Kembalikan bagian artikel tentang sengketa empat pulau Aceh-Sumut di bawah, mulai dari "Rep: Rizky Suryarandika/" sampai dengan "Pulau Mangkir Ketek.", tanpa mengubah satu kata pun.

_Kutipan Dokumen:_
◆ ◆ ◆ ◆

Selasa 17 Jun 2025 14:22 WIB

Beda Pendapat dengan JK, Menko Yusril Jelaskan Posisi MoU Helsinki dalam Sengketa 4 Pulau Aceh-Sumut

Yusril mengatakan, batas antarkabupaten di Provinsi Aceh sendiri juga tak disebutkan.

Rep: Rizky Suryarandika/ Red: Mas Alamil Huda
Pulau Panjang, salah satu pulau yang disengketakan Aceh dan Sumatra Utara.
Foto: Google Maps
Pulau Panjang, salah satu pulau yang disengketakan Aceh dan Sumatra Utara.

REPUBLIKA.CO.ID, JAKARTA -- Menteri Koordinator Bidang Hukum, HAM, Imigrasi, dan Pemasyarakatan Yusril Ihza Mahendra menegaskan, MoU Helsinki dan Undang-Undang Nomor 24 Tahun 1956 tidak dapat dijadikan referensi utama dalam menentukan status kepemilikan empat pulau di Aceh dan Sumatra Utara (Sumut). Keempat pulau itu adalah Pulau Lipan, Pulau Panjang, Pulau Mangkir Gadang, dan Pulau Mangkir Ketek.

"Perjanjian Helsinki menyebutkan bahwa wilayah Aceh adalah wilayah sebagaimana diatur dalam Undang-Undang Nomor 24 Tahun 1956 tentang Pembentukan Daerah Otonom Provinsi Aceh dan Perubahan Peraturan Pembentukan Provinsi Sumatra Utara," kata Yusril melalui keterangan tertulis di Jakarta pada Selasa (17/6/2026).

Baca Juga

Yusril menjelaskan UU 24/1956 hanya menyebutkan Provinsi Aceh terdiri atas beberapa kabupaten tanpa menyebutkan batas-batas wilayah yang jelas antara Provinsi Aceh dengan Provinsi Sumut. Bahkan, menurut Yusril, batas antarkabupaten di Provinsi Aceh sendiri juga tak disebutkan.

"Kabupaten Aceh Singkil yang sekarang bersebelahan dengan Kabupaten Tapanuli Tengah belum ada pada tahun 1956," ujar Yusril.

Yusril menerangkan, keempat pulau itu tidak disebutkan secara eksplisit dalam UU 24/1956 maupun dalam MoU Helsinki. Oleh karena itu, Yusril menilai kedua instrumen hukum tersebut tidak dapat dijadikan dasar penyelesaian status keempat pulau yang dipermasalahkan. Meskipun, UU 24/1956 itu telah dijadikan dasar bagi keberadaan Kabupaten Aceh Singkil sebagai hasil pemekaran dari Kabupaten Aceh Selatan pada tahun 1999.

◆ ◆ ◆ ◆

_Data Tercatat:_
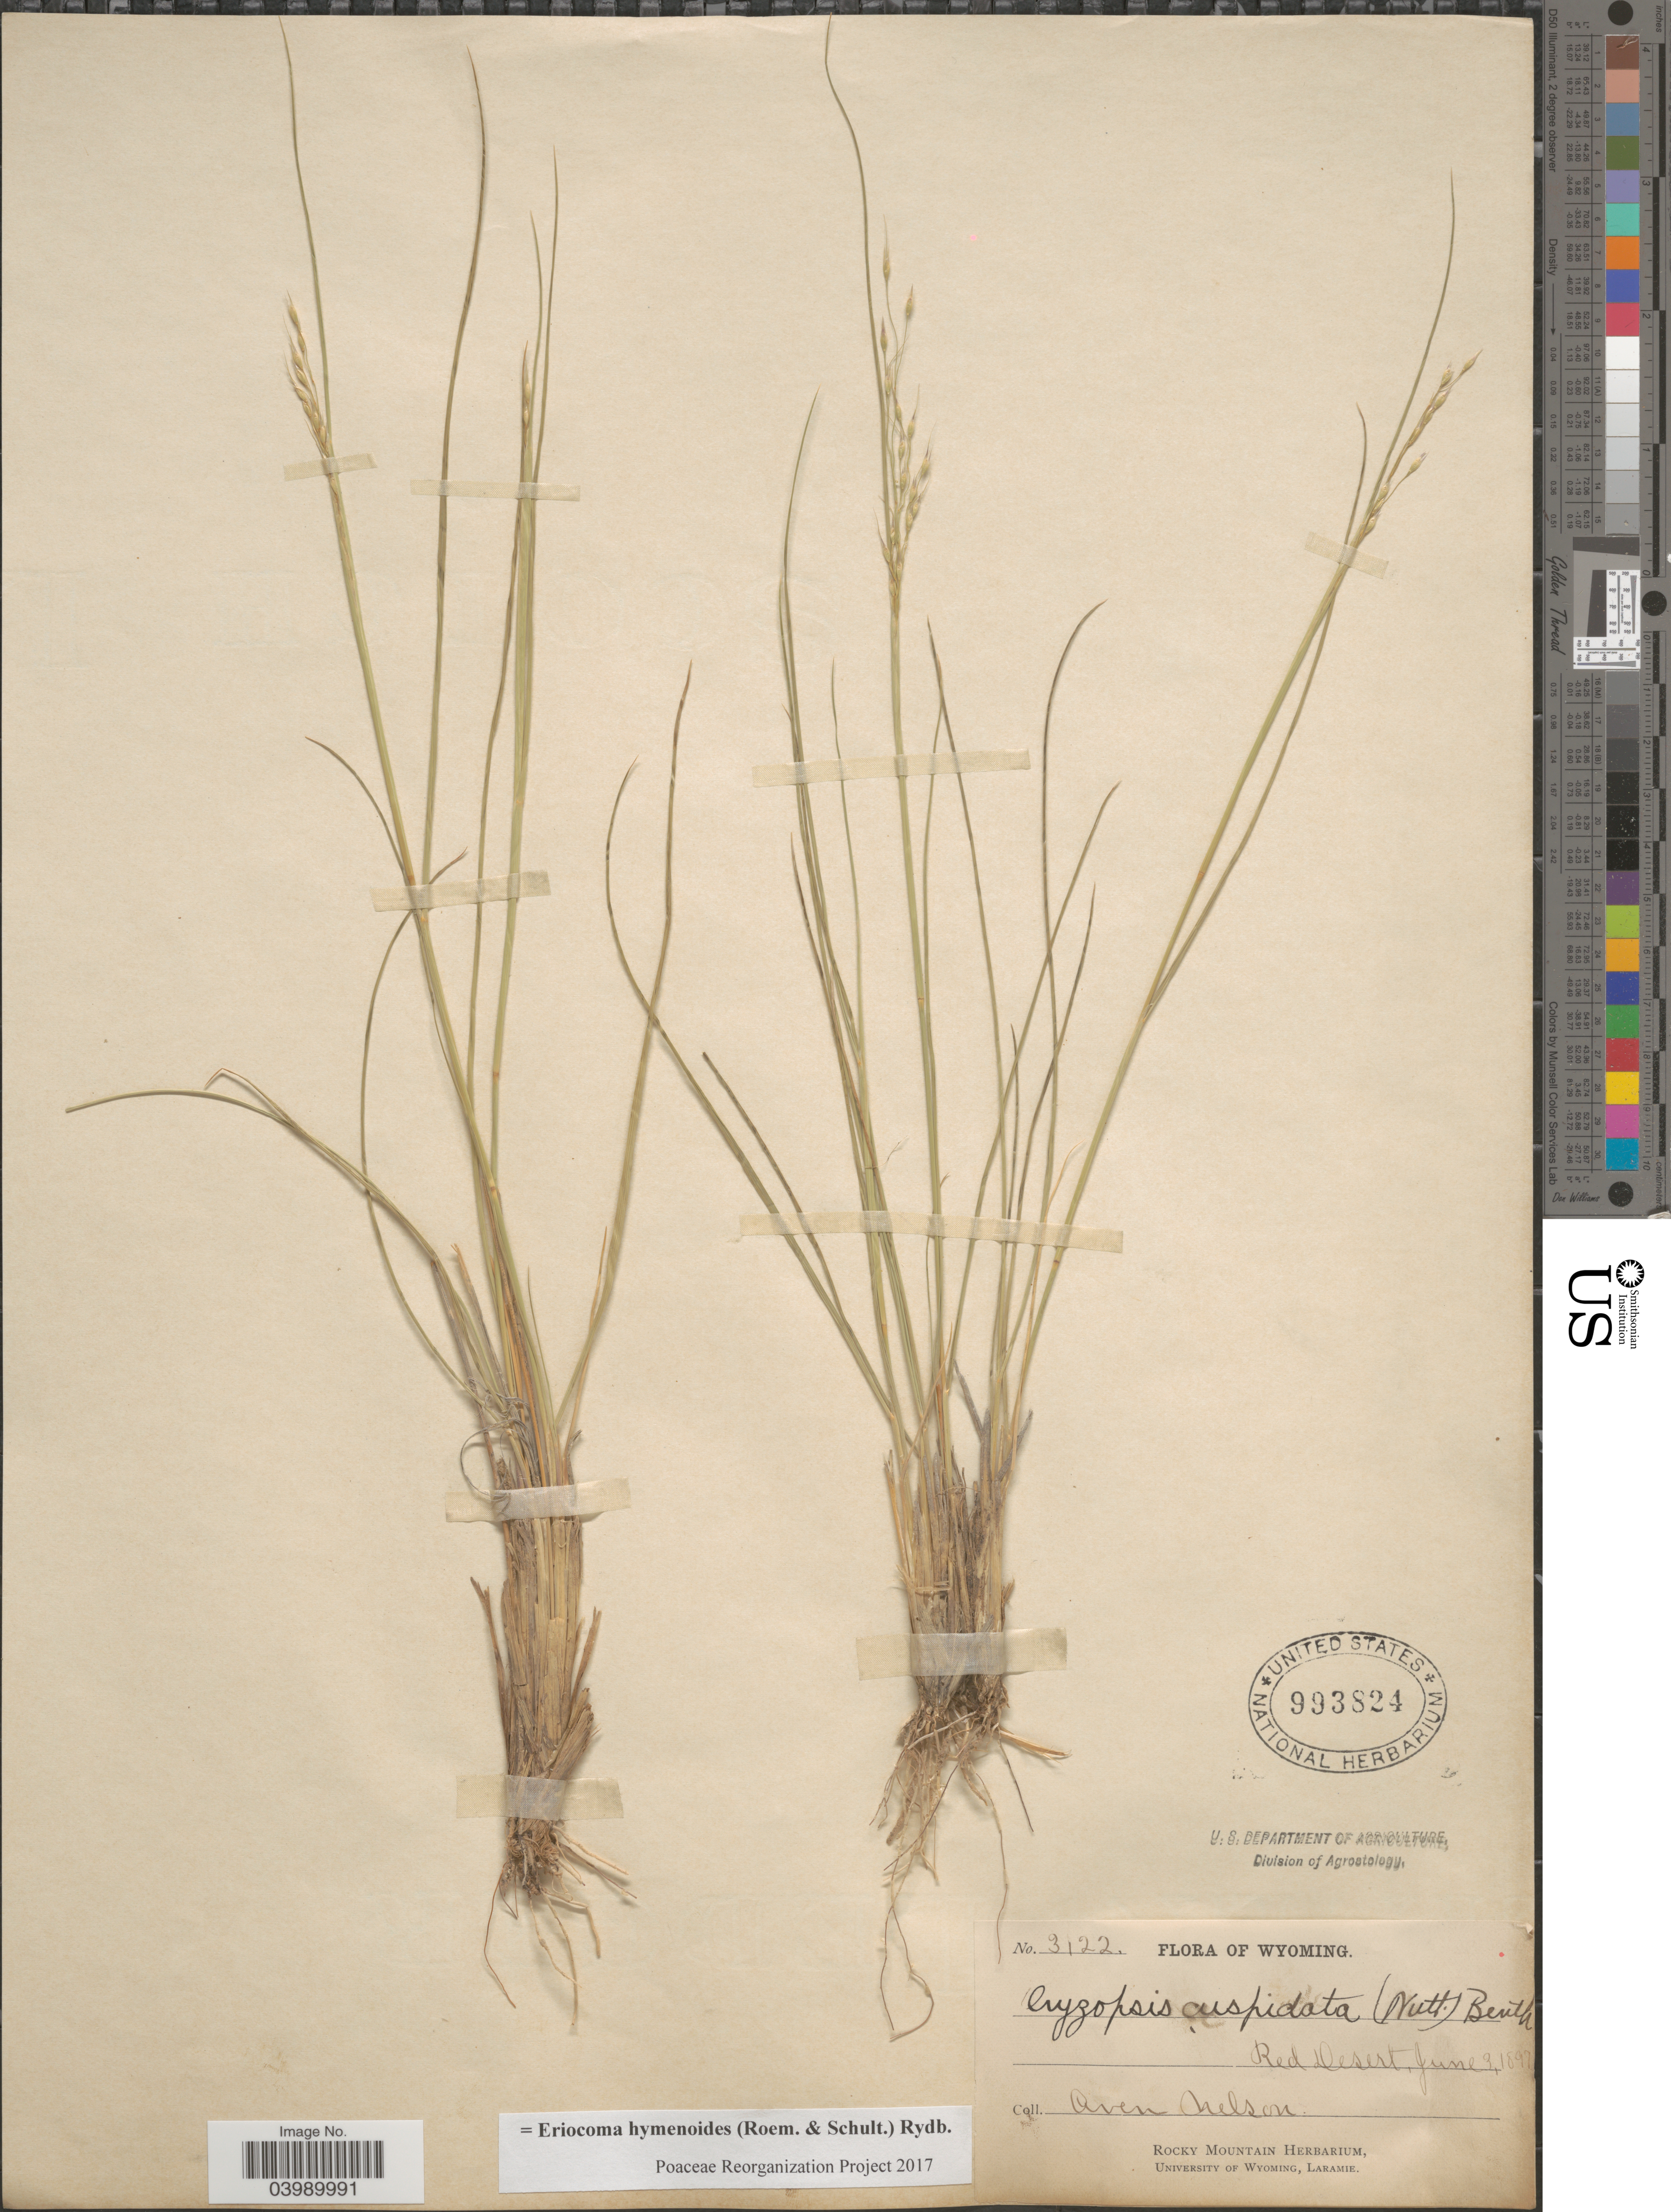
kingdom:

◆ ◆ ◆ ◆

_Jawaban Tugas:_
Rep: Rizky Suryarandika/ Red: Mas Alamil Huda
Pulau Panjang, salah satu pulau yang disengketakan Aceh dan Sumatra Utara.
Foto: Google Maps
Pulau Panjang, salah satu pulau yang disengketakan Aceh dan Sumatra Utara.

REPUBLIKA.CO.ID, JAKARTA -- Menteri Koordinator Bidang Hukum, HAM, Imigrasi, dan Pemasyarakatan Yusril Ihza Mahendra menegaskan, MoU Helsinki dan Undang-Undang Nomor 24 Tahun 1956 tidak dapat dijadikan referensi utama dalam menentukan status kepemilikan empat pulau di Aceh dan Sumatra Utara (Sumut). Keempat pulau itu adalah Pulau Lipan, Pulau Panjang, Pulau Mangkir Gadang, dan Pulau Mangkir Ketek.